A sensibilização é essencial para uma melhor prevenção dos ataques
A sensibilização é fundamental, sublinhou Nelson Escravana, lembrando que ninguém está imune a uma ataque baseado em táticas de engenharia social. No caso das empresas, é necessário apostar em formação no que toca a práticas ciberhigiene e de funcionamento dos sistemas informáticos, além do estabelecimento de regras muito específicas de utilização dos mesmos, seja dentro ou fora dos espaços físicos das organizações.
O responsável acrescentou ainda que é necessário que o público em geral se torne mais atento às comunicações que recebe na sua caixa de correio eletrónico, nas redes sociais ou no seu smartphone. “Os ataques só acontecem quando confiamos” e é por esse motivo que devemos questionar sempre a legitimidade da informação.
Já Ricardo Estrela reforçou a importância de prestar atenção à nossa pegada digital, indicando que esta pode tornar-nos muito permeáveis aos ataques e as informações que disponibilizamos publicamente na internet podem ser facilmente usadas contra nós.

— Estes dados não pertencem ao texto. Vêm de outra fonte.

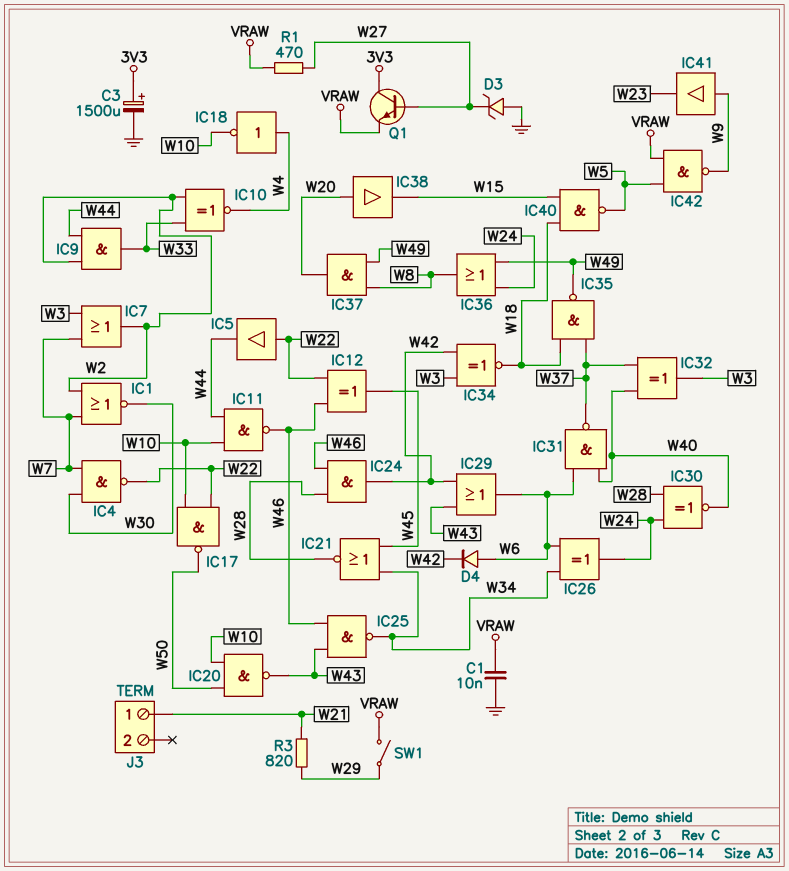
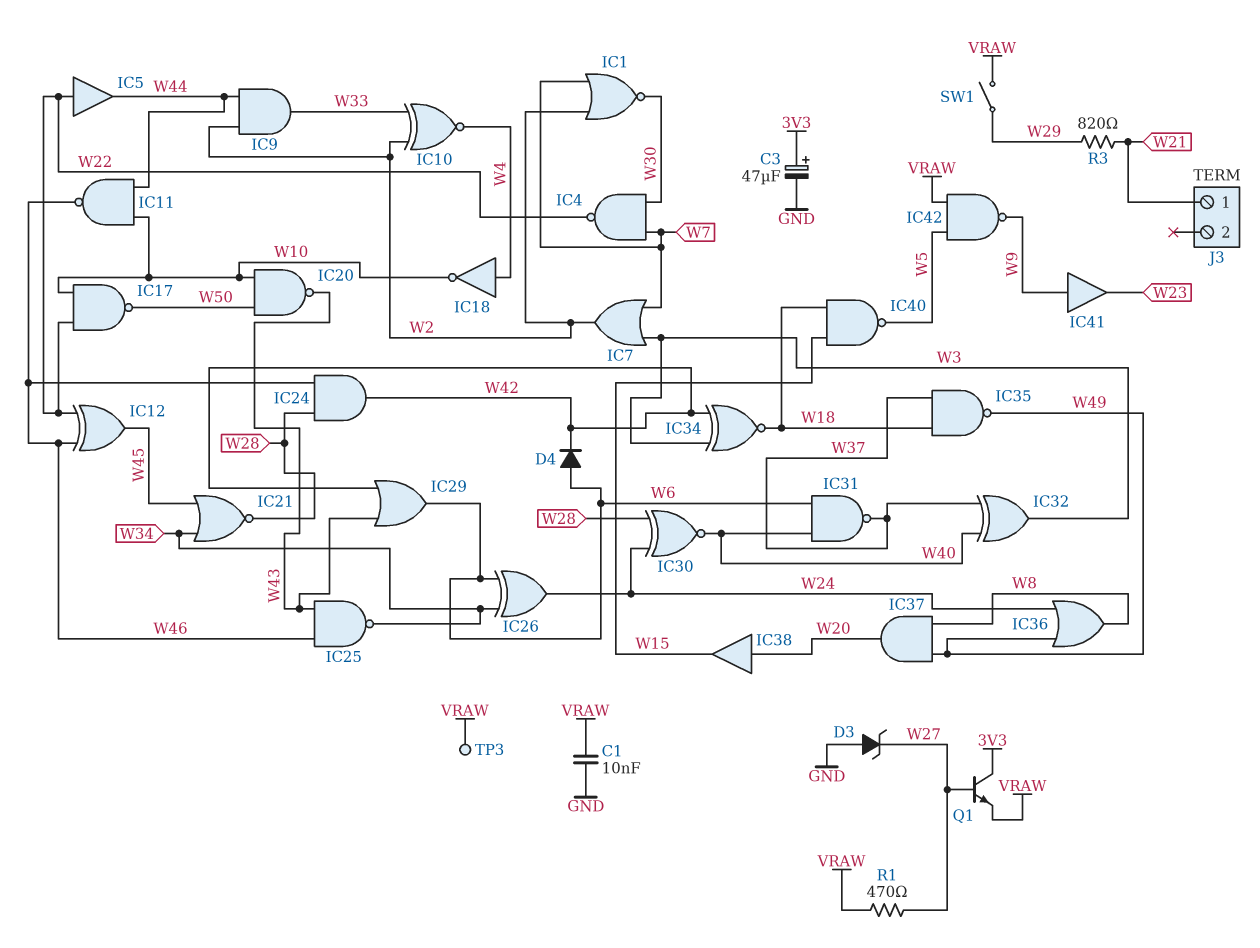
C3: 1500uF (plus 3V3, minus GND) -> 47uF (plus 3V3, minus GND)
TP3: none -> test point (VRAW)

Reportar incidentes é essencial para conseguir travar os atacantes, afirmou Pedro Vedelho. A passagem do crime para o mundo online dificultou seriamente a vida aos investigadores e às autoridades e o coordenador indica mesmo que o cibercrime acaba por ser muito mais seguro para os delinquentes. Assim, mesmo se se tenha sofrido uma tentativa de ataque, é necessário alertar as autoridades competentes, pois estas precisam de conhecer o modus operandi dos criminosos, complementou Lino Santos.